▶ _PROBLEM REQUIREMENTS_
Every record below must be retyped exactly, with the pictures left out.

# # # # # # #

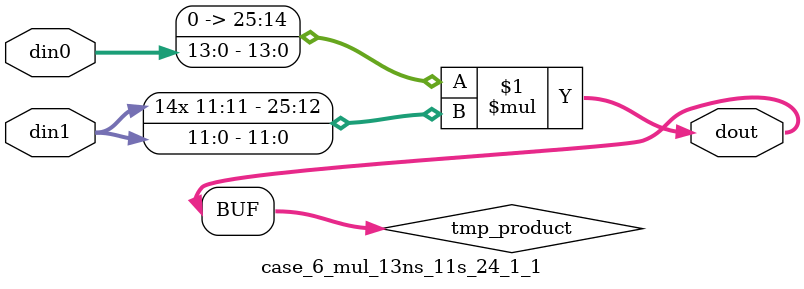
<source format=v>

`timescale 1 ns / 1 ps

 (* use_dsp = "no" *)  module case_6_mul_13ns_11s_24_1_1(din0, din1, dout);
parameter ID = 1;
parameter NUM_STAGE = 0;
parameter din0_WIDTH = 14;
parameter din1_WIDTH = 12;
parameter dout_WIDTH = 26;

input [din0_WIDTH - 1 : 0] din0; 
input [din1_WIDTH - 1 : 0] din1; 
output [dout_WIDTH - 1 : 0] dout;

wire signed [dout_WIDTH - 1 : 0] tmp_product;

























assign tmp_product = $signed({1'b0, din0}) * $signed(din1);










assign dout = tmp_product;





















endmodule

</source>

# # # # # # #

▶ _EXPECTED ANSWER_
<source format=v>

`timescale 1 ns / 1 ps

 (* use_dsp = "no" *)  module case_6_mul_13ns_11s_24_1_1(din0, din1, dout);
parameter ID = 1;
parameter NUM_STAGE = 0;
parameter din0_WIDTH = 14;
parameter din1_WIDTH = 12;
parameter dout_WIDTH = 26;

input [din0_WIDTH - 1 : 0] din0; 
input [din1_WIDTH - 1 : 0] din1; 
output [dout_WIDTH - 1 : 0] dout;

wire signed [dout_WIDTH - 1 : 0] tmp_product;

























assign tmp_product = $signed({1'b0, din0}) * $signed(din1);










assign dout = tmp_product;





















endmodule

</source>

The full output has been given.